> TASK TO COMPLETE:
Rewrite the rows below with "maximum" changed to "largest" and everything else left the same. Leave the pictures out.

*** Opening DATA SHOWN ***

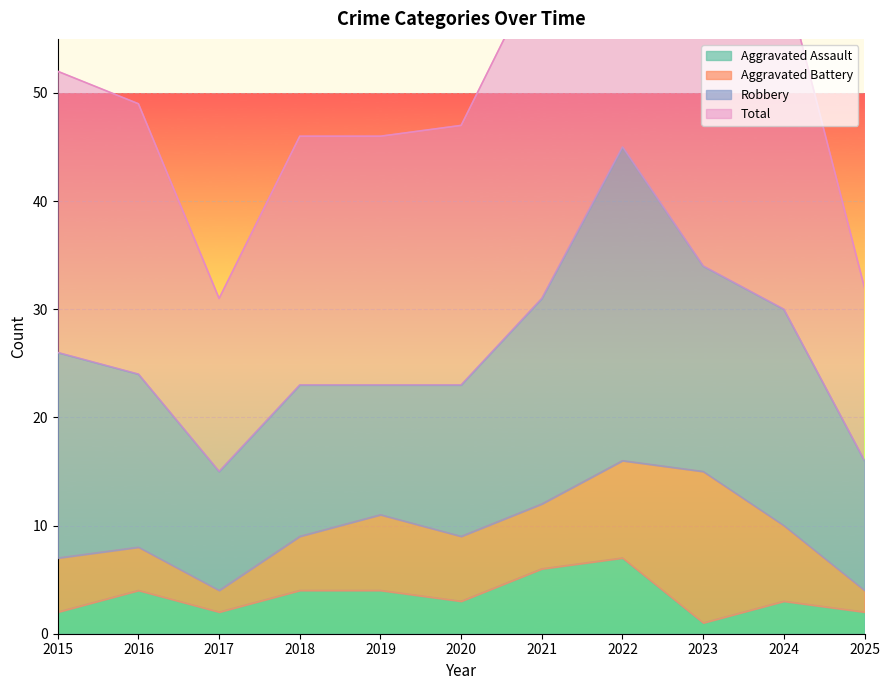

How many interior local peaks does the Total series have?

1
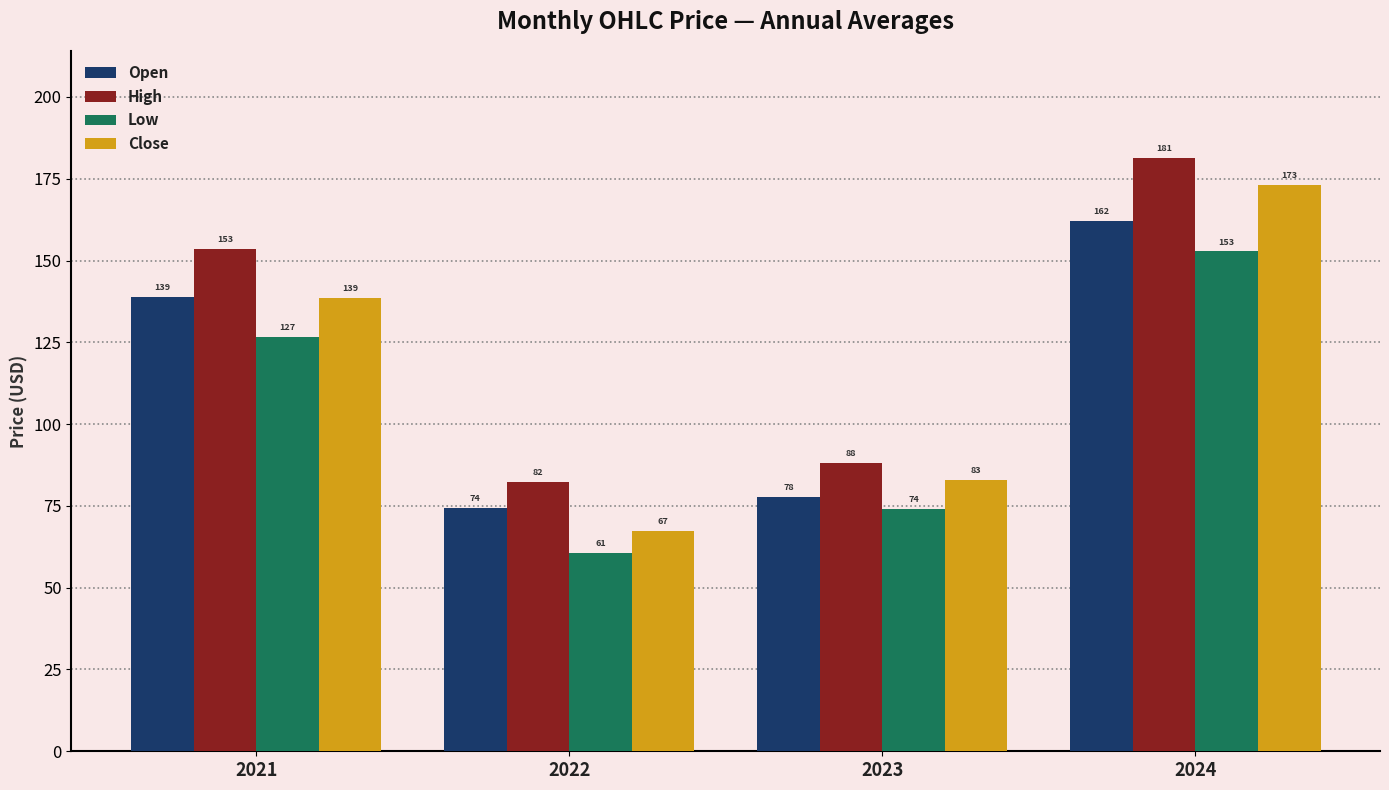

What is the value of the Close bar at the 3rd from the left?

82.8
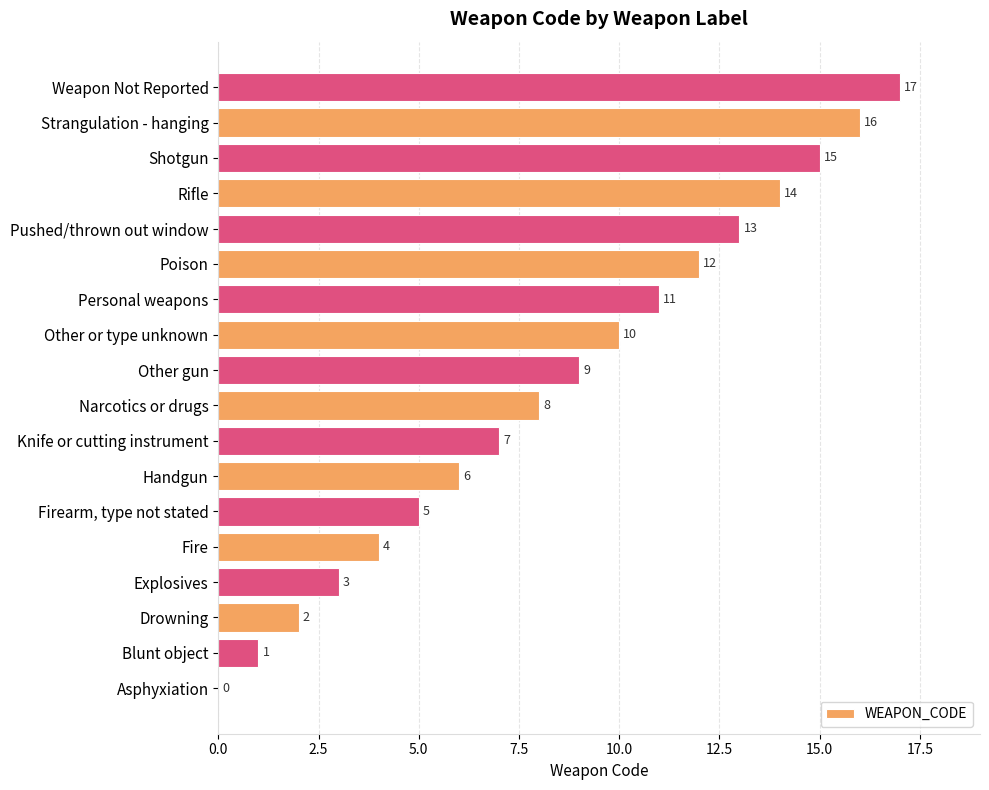

What is the sum of all values?

153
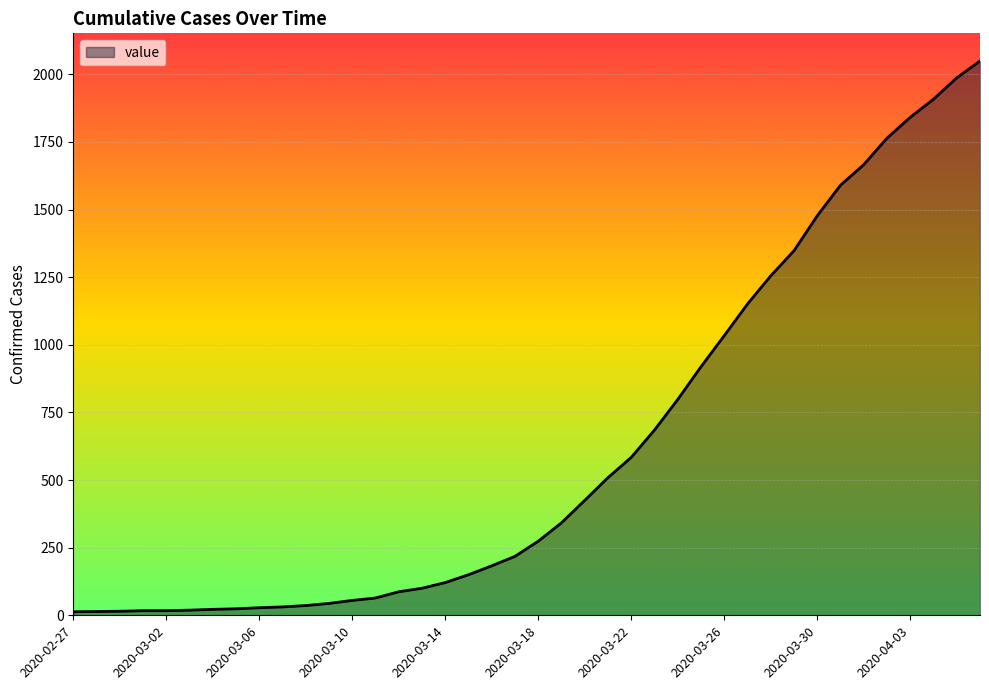

What is the difference between the maximum and minimum values?

2036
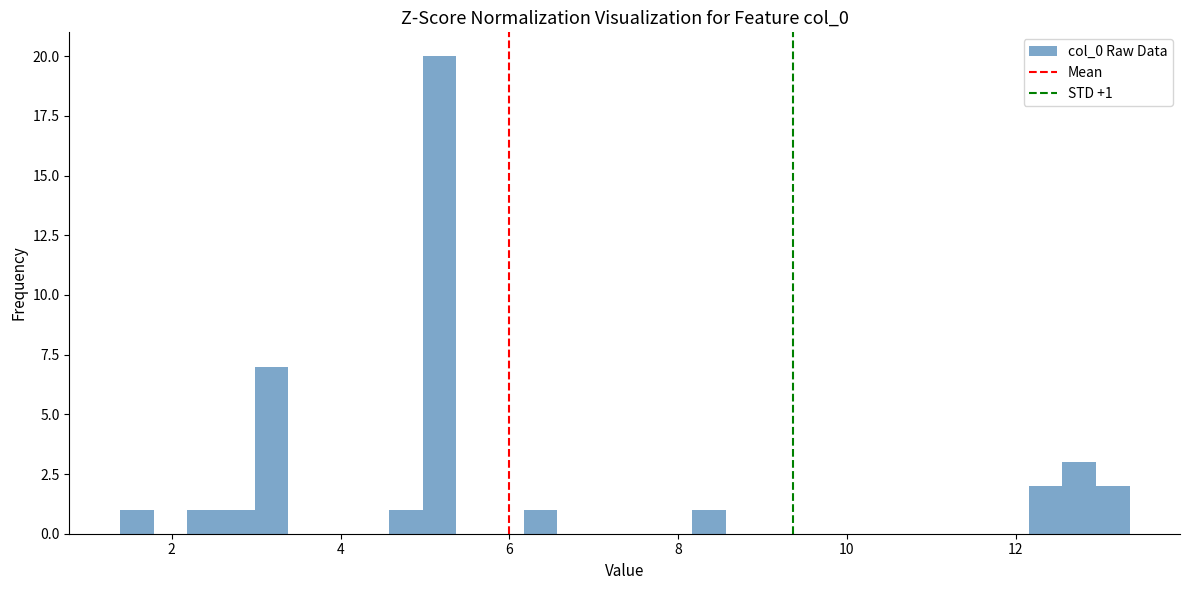

Around what value on the x-axis is the tallest bar? Give the approximate position of its centre, as read against the axis.

5.2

*** Closing DATA SHOWN ***

> ANSWER TO THIS PROBLEM:
How many interior local peaks does the Total series have?

1

What is the value of the Close bar at the 3rd from the left?

82.8

What is the sum of all values?

153

What is the difference between the largest and minimum values?

2036

Around what value on the x-axis is the tallest bar? Give the approximate position of its centre, as read against the axis.

5.2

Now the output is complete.